Ces engagements pris par les États membres restent toutefois à relativiser car les objectifs sont rattachés à une situation de base qui n’est souvent pas précise, comme l’observe Marine Raffray. « Pour la baisse des produits phytosanitaires, l’indicateur de résultat, c’est le pourcentage de la SAU qui reçoit des aides à la baisse de l’utilisation des produits phytosanitaires. Comment va-t-on mesurer la baisse effective de l’utilisation des produits phytosanitaires ? Pour l’instant, je n’ai pas vu la méthodologie que va employer la Commission européenne pour faire ce lien » observe-t-elle.

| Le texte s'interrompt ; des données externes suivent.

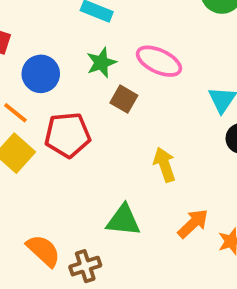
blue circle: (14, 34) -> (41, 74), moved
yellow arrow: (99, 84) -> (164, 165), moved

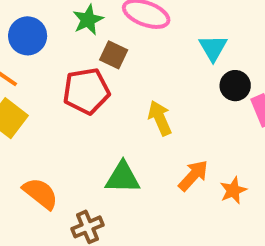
red pentagon: (68, 135) -> (86, 91), moved
orange semicircle: (43, 251) -> (40, 193), moved

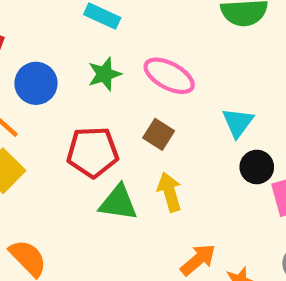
brown square: (114, 55) -> (159, 134), moved
green triangle: (123, 178) -> (118, 203), moved

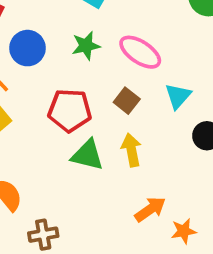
cyan triangle: (238, 123) -> (178, 96), moved

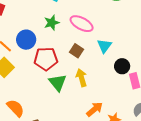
blue circle: (27, 48) -> (26, 40), moved
green triangle: (87, 155) -> (58, 83), turned 42

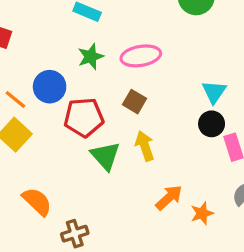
pink ellipse: (82, 24) -> (141, 56), turned -35
cyan triangle: (104, 46) -> (214, 92), moved

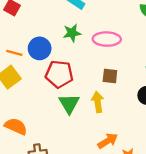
orange line: (15, 99) -> (14, 53), turned -35
brown square: (134, 102) -> (110, 76), moved, turned -35
orange semicircle: (37, 201) -> (16, 126), turned -30

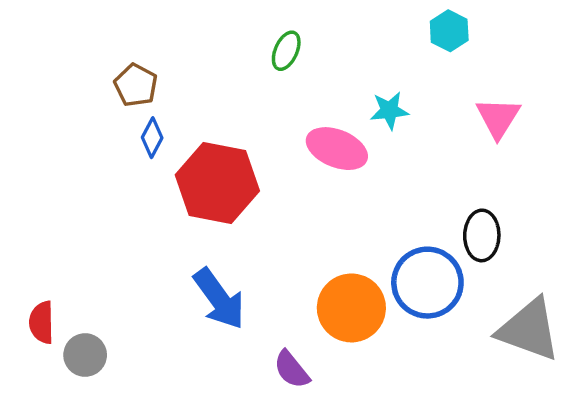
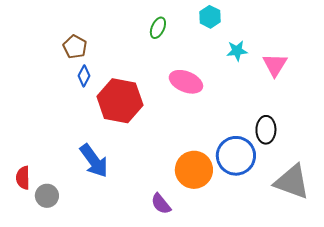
cyan hexagon: (449, 31) -> (210, 17), moved
cyan star: (389, 110) -> (237, 51), moved
blue arrow: (219, 299) -> (94, 161), moved

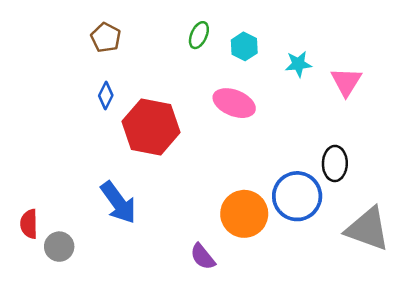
cyan hexagon: (210, 17) -> (244, 46), moved
brown pentagon: (75, 47) -> (106, 38), moved

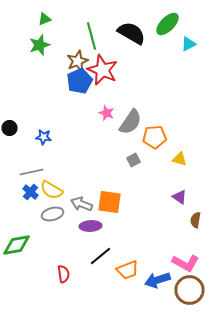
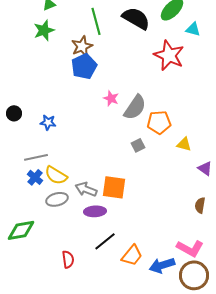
cyan triangle: (188, 44) -> (193, 29), turned 42
red star: (102, 70) -> (169, 55), moved
purple triangle: (180, 197) -> (205, 168), moved
orange trapezoid: (128, 270) -> (132, 255), turned -30

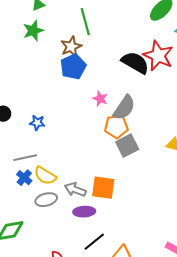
black semicircle: (136, 18) -> (135, 63), moved
orange pentagon: (159, 122) -> (116, 127), moved
gray square: (138, 145) -> (127, 146), size x1.6

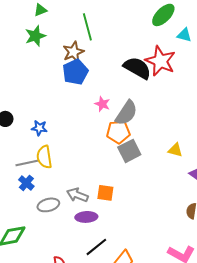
yellow semicircle: (45, 176) -> (44, 157), moved, turned 50
orange square: (103, 188) -> (105, 193), size x0.7

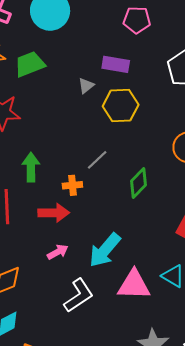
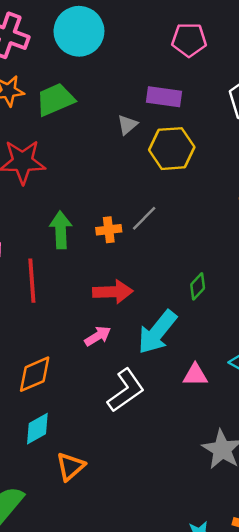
green diamond: (139, 183) -> (198, 286), moved, size x0.7
orange cross: (72, 185) -> (109, 230), moved
red arrow: (54, 213) -> (113, 292), moved
pink triangle: (134, 285) -> (195, 375), size x0.6

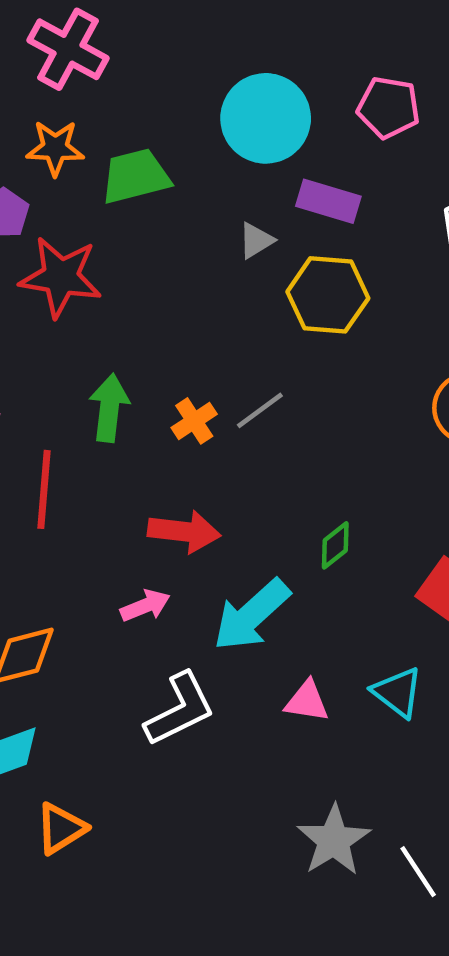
cyan circle: (79, 31) -> (266, 118), moved
orange cross: (109, 230) -> (194, 421), turned -35

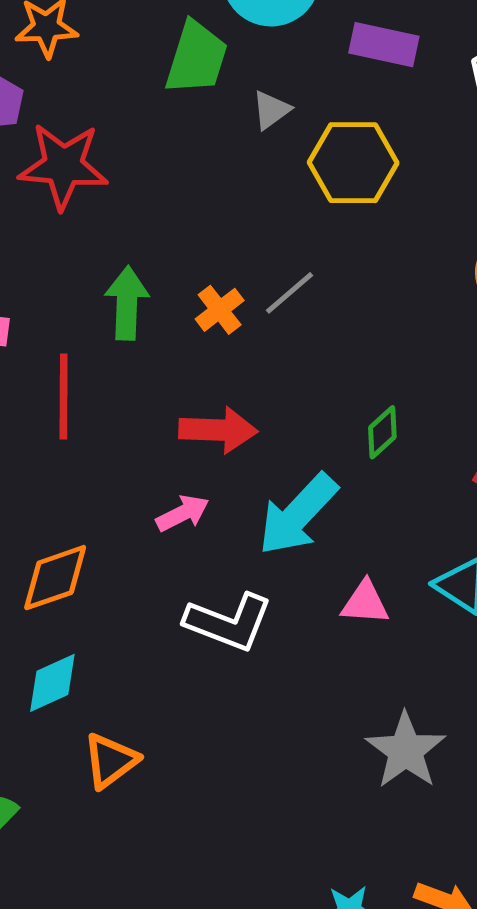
green trapezoid: (135, 176) -> (196, 58), moved, turned 126
purple rectangle: (328, 201) -> (384, 45), moved
white L-shape: (180, 709) -> (229, 622), turned 52

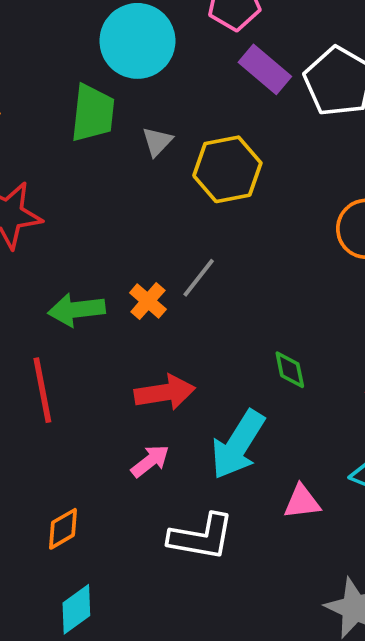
purple rectangle: (384, 45) -> (265, 69), moved, turned 39
green arrow: (127, 303) -> (76, 310), turned -88
green diamond: (382, 432) -> (290, 370), turned -48
orange diamond: (55, 578) -> (63, 529), size x0.7

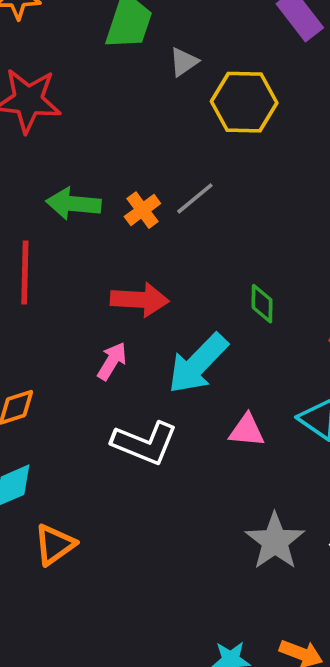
pink arrow: (150, 461) -> (112, 361), turned -33

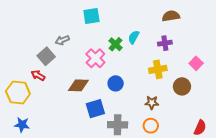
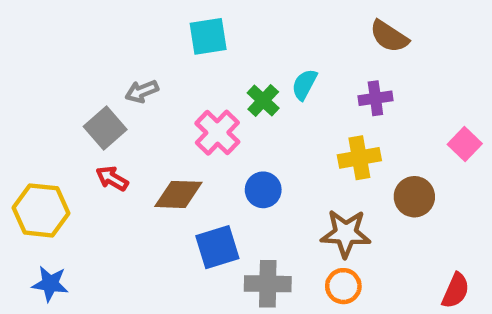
brown semicircle: (171, 16) -> (389, 36), turned -138
pink square: (196, 63) -> (465, 144), moved
red arrow: (38, 75) -> (112, 178), moved
brown star: (152, 103) -> (346, 233), size x1.5

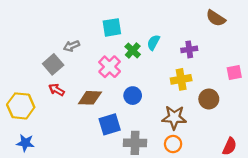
cyan square: (208, 36) -> (112, 27), moved
brown semicircle: (389, 36) -> (216, 18), moved
pink square: (465, 144) -> (234, 72), turned 35

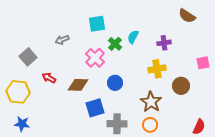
gray square: (53, 64) -> (28, 57), moved
brown star: (174, 117) -> (151, 102), turned 30

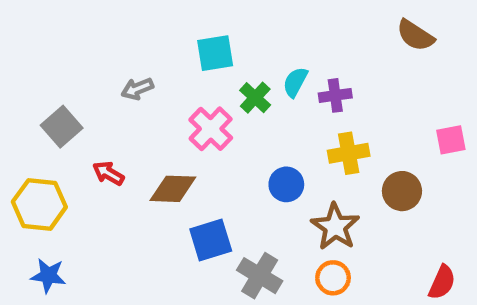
purple cross: (164, 43) -> (335, 95), moved
blue circle: (115, 83) -> (286, 184), moved
gray cross: (117, 124) -> (260, 276), turned 30

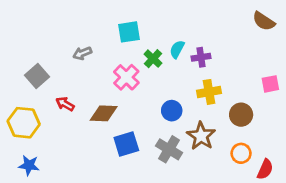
brown semicircle: (415, 35) -> (264, 21), moved
gray cross: (260, 276) -> (169, 149), moved
orange circle: (333, 278) -> (241, 153), moved

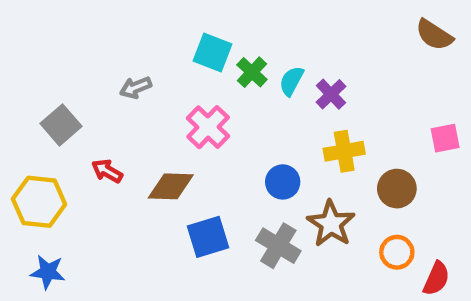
cyan square: (129, 32) -> (212, 52), turned 30
purple cross: (201, 57) -> (331, 94), turned -36
green cross: (153, 59) -> (252, 72), moved

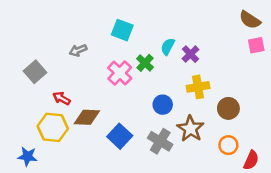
green cross: (252, 72) -> (145, 63), moved
pink square: (445, 138) -> (256, 45), moved
brown diamond: (171, 186) -> (87, 117), moved
yellow hexagon: (39, 202) -> (53, 127), moved
blue square: (208, 237) -> (120, 136), turned -30

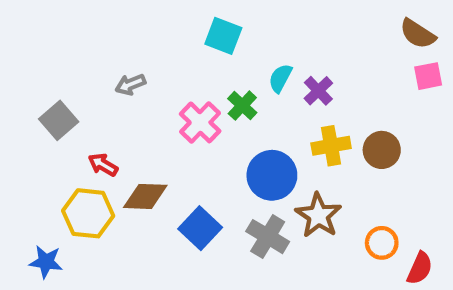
cyan square: (122, 30) -> (223, 36), moved
blue circle: (163, 105) -> (272, 175), size x1.5
brown circle: (228, 108) -> (382, 150), moved

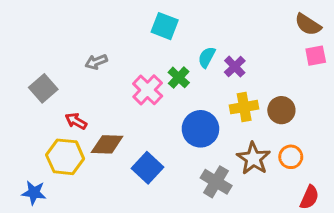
brown star: (318, 215) -> (253, 158), moved
gray cross: (268, 237) -> (216, 182), moved
orange circle: (382, 243) -> (291, 157), moved

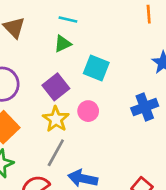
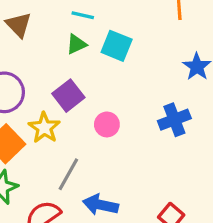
cyan square: (96, 68) -> (117, 46), moved
yellow star: (56, 119) -> (44, 128), moved

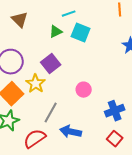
cyan line: (83, 15) -> (69, 14), moved, turned -32
blue cross: (174, 120) -> (115, 111), moved
pink circle: (107, 124) -> (84, 90), moved

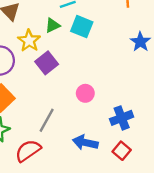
yellow star: (36, 84) -> (29, 41), moved
blue arrow: (71, 132) -> (85, 142), moved

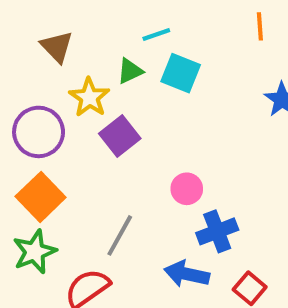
blue cross: (122, 118) -> (217, 231), moved

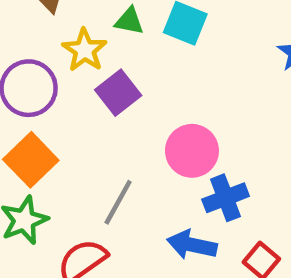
green triangle: (130, 71) -> (129, 21), turned 36
pink circle: (187, 189) -> (192, 151), size x1.5

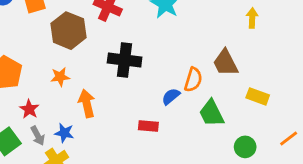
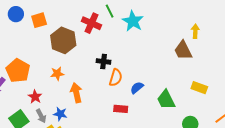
black cross: (125, 60) -> (104, 61), size x0.6
brown trapezoid: (225, 63) -> (183, 50), moved
orange semicircle: (193, 80) -> (116, 78), moved

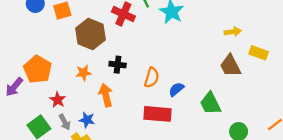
yellow arrow: (195, 31) -> (233, 32), moved, turned 80
brown trapezoid: (183, 50) -> (230, 66), moved
black cross: (104, 61) -> (118, 65), moved
yellow rectangle: (199, 88) -> (259, 53), moved
red rectangle: (121, 109) -> (157, 114), size x1.6

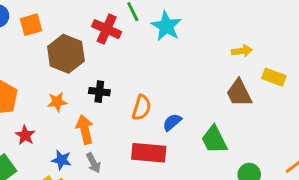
gray arrow: (65, 122) -> (94, 163), moved

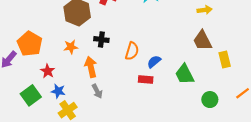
yellow rectangle: (274, 77) -> (225, 60), moved, turned 56
red rectangle: (149, 153) -> (146, 80), moved, size x0.6
blue star: (62, 160) -> (58, 91), moved

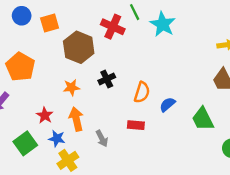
black cross: (101, 39) -> (107, 79), turned -32
orange pentagon: (30, 44) -> (20, 67), moved
orange arrow: (91, 67) -> (76, 119), moved
red rectangle: (146, 80) -> (136, 125), moved

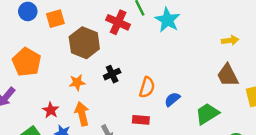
green trapezoid: (203, 119) -> (207, 114), turned 85

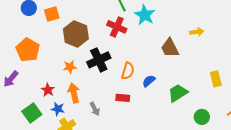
red cross: (118, 22) -> (117, 27), moved
black cross: (112, 74) -> (99, 60), size x1.6
brown trapezoid: (228, 75) -> (170, 48), moved

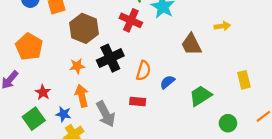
red star: (48, 90) -> (43, 92), moved
gray arrow: (95, 109) -> (106, 114), size x1.6

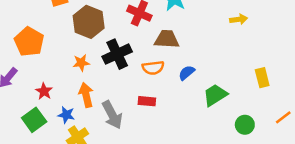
brown trapezoid: (191, 44) -> (167, 39), moved, turned 120
orange semicircle: (143, 71) -> (153, 68), turned 66
blue semicircle: (167, 82) -> (187, 73), moved

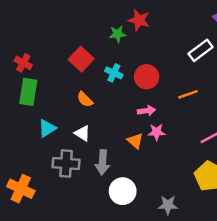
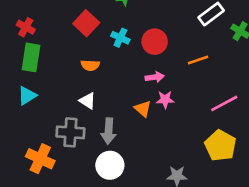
orange semicircle: (85, 99) -> (90, 65), turned -42
cyan triangle: (47, 128) -> (27, 96), moved
orange cross: (21, 189) -> (40, 159), moved
white circle: (123, 191) -> (110, 165), moved

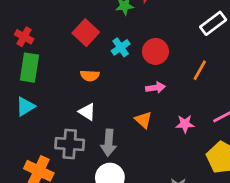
cyan cross: (120, 38) -> (121, 47), turned 30
orange line: (198, 60) -> (200, 70), turned -42
pink star: (165, 99) -> (185, 124), moved

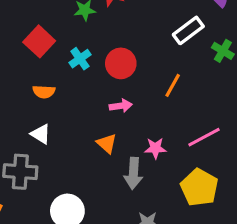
gray arrow: (109, 143) -> (133, 173), moved

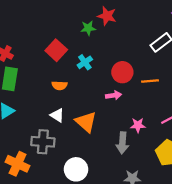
red circle: (121, 63) -> (122, 72), moved
orange line: (173, 85) -> (150, 81), turned 56
orange triangle: (107, 143) -> (86, 122), moved, size x1.5

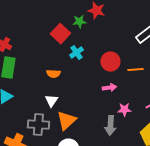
red square: (56, 50) -> (60, 34), moved
pink arrow: (114, 95) -> (109, 88), moved
white triangle: (57, 115) -> (51, 101), turned 32
orange triangle: (86, 122) -> (66, 121), moved, turned 35

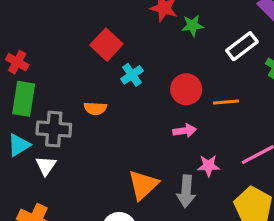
green star: (79, 22) -> (193, 25), moved
white triangle: (51, 101) -> (46, 166), moved
orange triangle: (66, 121) -> (143, 185), moved
gray cross: (38, 125) -> (54, 129), moved

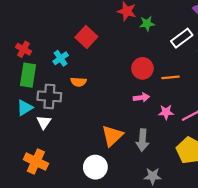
cyan cross: (132, 75) -> (61, 58), moved
pink star: (208, 166) -> (166, 112), moved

Des interrogations pour la suite

L’évaluation, c’est pourtant ce qui fera office de juge de paix dans les prochaines années. En 2025, la Commission européenne opérera un bilan de chaque plan stratégique national appelé « revue de performance ». À la suite de ces bilans, des recommandations, voire des sanctions pourront être infligées aux États membres. La même procédure prendra place également à la fin de la période de cette Pac en 2027. Quant au barème d’évaluation et les sanctions envisagées, difficile pour l’instant d’y voir clair.